Plaintiff does not endeavor to formulate a “good cause” argument, nor does she directly
address BancorpSouth’s Rule 16(b)(4) ground for opposing the Motion. By all appearances,
Roberson had or could have had all of the facts she needed to frame her “participation clause”
retaliation claim well in advance of the applicable deadline, a circumstance which negates good
cause. See, e.g., Wolk v. Kodak Imaging Network, Inc., 840 F.Supp.2d 724, 735 (S.D.N.Y. 2012)
(“[T]he good cause standard is not satisfied when the proposed amendment rests on information
that the party knew, or should have known, in advance of the deadline.”) (citation omitted);
Kendall v. Thaxton Road LLC, 2011 WL 3903400, *5 (11th Cir. Sept. 7, 2011) (no good cause
for untimely amendment where “the facts with which Kendall wished to amend his complaint
were known to Kendall at the time he filed his initial complaint”). To the extent that Roberson
might suggest that new information was disclosed during discovery, such a suggestion does not
suffice under Rule 16(b)(4) because she does not specify what those facts were, why they were
previously undiscoverable, or how they promote a “participation clause” theory of retaliation.
See Smith, 487 F.3d at 1367 (where plaintiff claims that untimely amendment should be excused
because discovery yielded new information, such an argument does not satisfy Rule 16(b)(4)
where plaintiff “failed to further indicate what those new violations were, what facts supported
them, and why those facts previously were undiscoverable”).

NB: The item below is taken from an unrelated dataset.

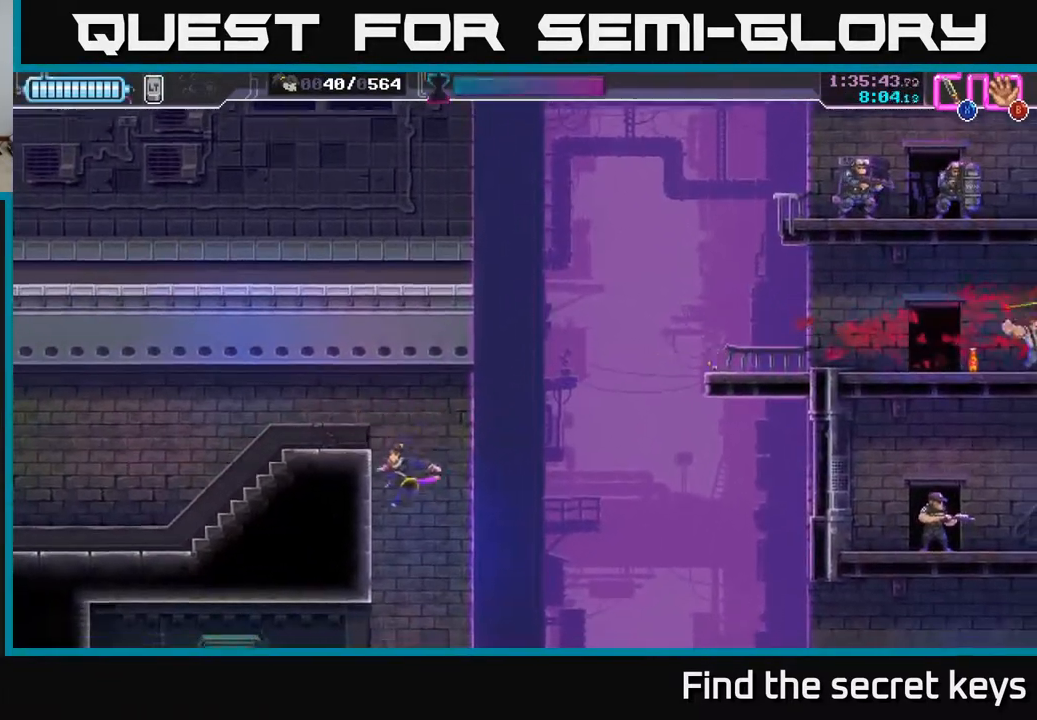
{"buttons": ["A"], "left_stick": "left", "right_stick": "center", "events": [[50, "A", "down"]]}
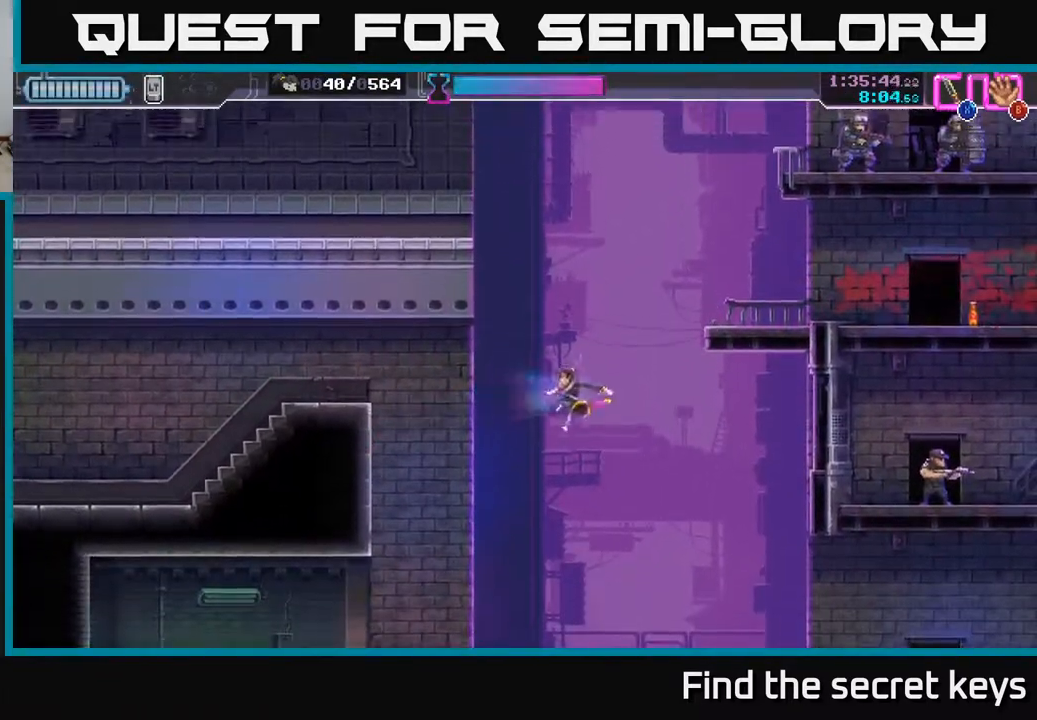
{"buttons": [], "left_stick": "left", "right_stick": "center", "events": [[33, "left_stick", "up-left"], [50, "A", "up"], [83, "R2", "down"], [217, "left_stick", "left"], [333, "R2", "up"]]}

Nor does plaintiff establish the requisite good cause via her position that there would be
no prejudice to defendant if the amendment were allowed. Diligence, not lack of prejudice, is
the touchstone of the Rule 16(b)(4) inquiry. See De Varona v. Discount Auto Parts, LLC, 285
F.R.D. 671, 672-73 (S.D. Fla. 2012) (“In short, diligence is the key to satisfying the good cause
requirement.”); Stonecrest Partners, LLC v. Bank of Hampton Roads, 770 F. Supp.2d 778, 786
(E.D.N.C. 2011) (opining that court has “no cause” to address prejudice “where the initial Rule
16(b) requirement of diligence has not been met”); Southern Track & Pump, Inc. v. Terex Corp.,
722 F. Supp.2d 509, 521 (D. Del. 2010) (“the good cause standard under Rule 16(b) hinges on
diligence of the movant, and not on prejudice to the non-moving party”) (citation omitted); Chao
v. Westside Drywall, Inc., 709 F. Supp.2d 1037, 1074 (D. Or. 2010) (“lack of prejudice to the
non-moving party does not constitute good cause” for an untimely amendment). As such, an
allegation that defendant would not be prejudiced if the amendment were permitted cannot help
plaintiff in the absence of a threshold showing of diligence, which she has not made.

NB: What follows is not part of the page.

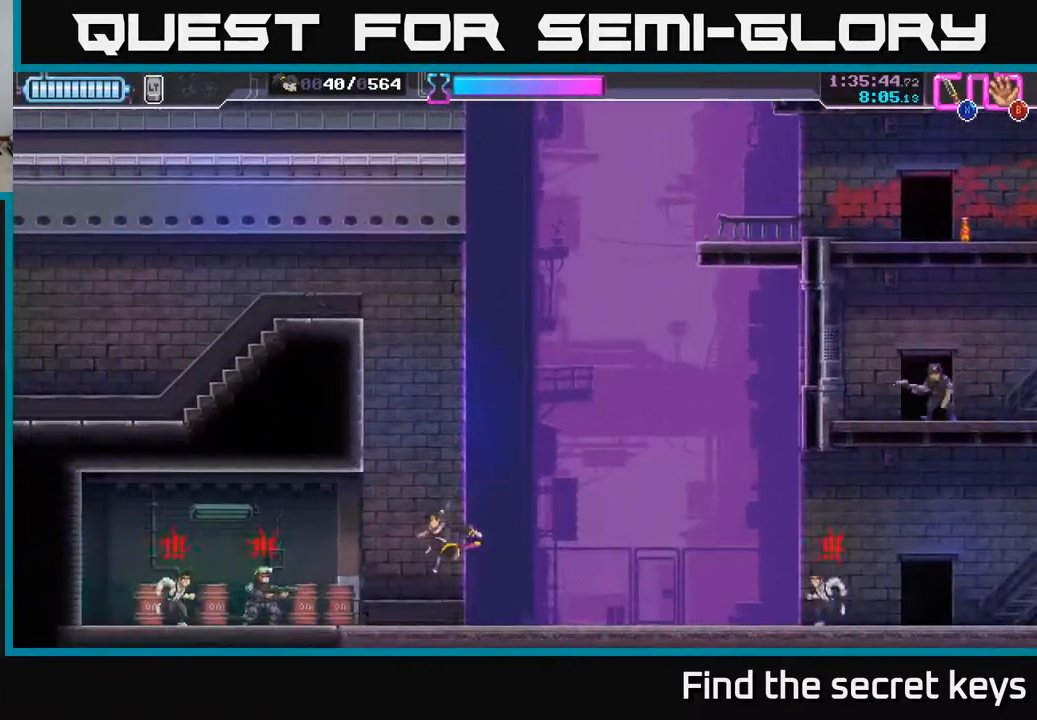
{"buttons": [], "left_stick": "left", "right_stick": "center", "events": [[183, "R2", "down"], [267, "X", "down"], [317, "R2", "up"], [367, "X", "up"], [417, "X", "down"], [483, "X", "up"]]}
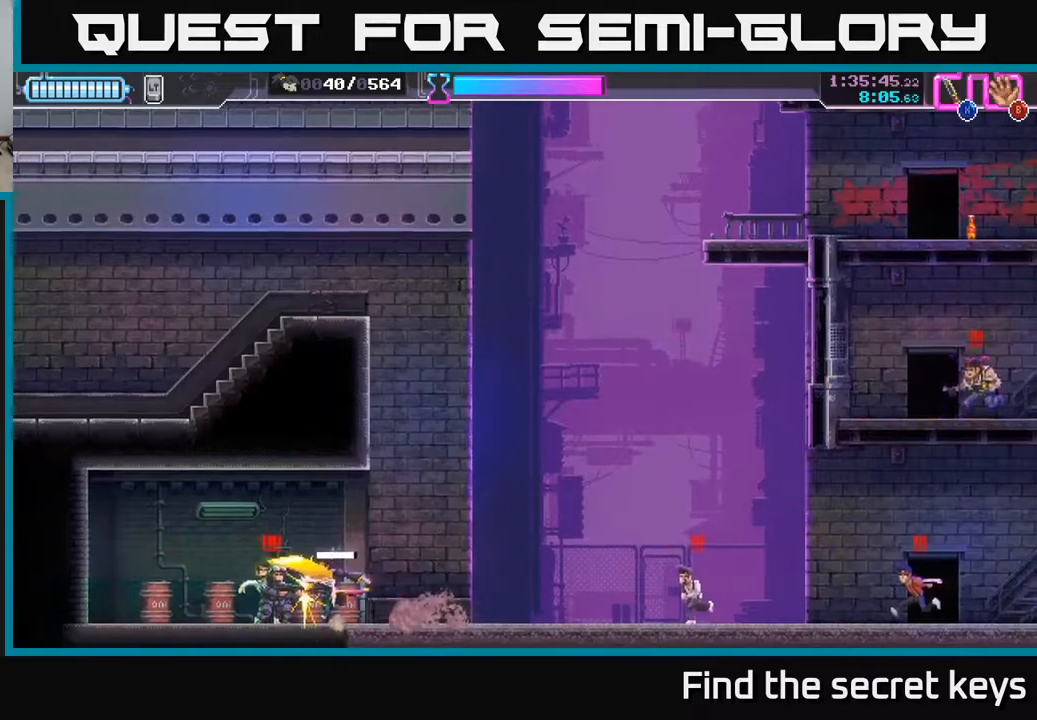
{"buttons": ["X"], "left_stick": "right", "right_stick": "center", "events": [[33, "X", "down"], [117, "X", "up"], [167, "X", "down"], [233, "R2", "down"], [250, "X", "up"], [350, "R2", "up"], [383, "X", "down"], [400, "left_stick", "right"]]}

In short, on this record, the Court readily concludes that Roberson, who is requesting
modification of the Rule 16(b) Scheduling Order’s deadline for motions to amend pleadings
some three and a half months after that deadline expired, has failed to make the necessary
showing of good cause for such modification. The orderly, efficient passage of lawsuits through
the federal courts demands that the Federal Rules of Civil Procedure be followed, that the parties
adhere to Scheduling Orders, and that parties act diligently to safeguard their rights and advance
their positions. Under the circumstances present here, allowing plaintiff's dilatory amendment
would undermine each of these objectives, supplanting predictable procedural rules and rigorous
scheduling deadlines with an ad hoc, chaotic, “anything-goes” approach. This the Court is
unwilling to do.
For all of the foregoing reasons, plaintiff’s Motion for Leave to File Amended Complaint
(doc. 36) is denied as untimely.
DONE and ORDERED this 12th day of September, 2013.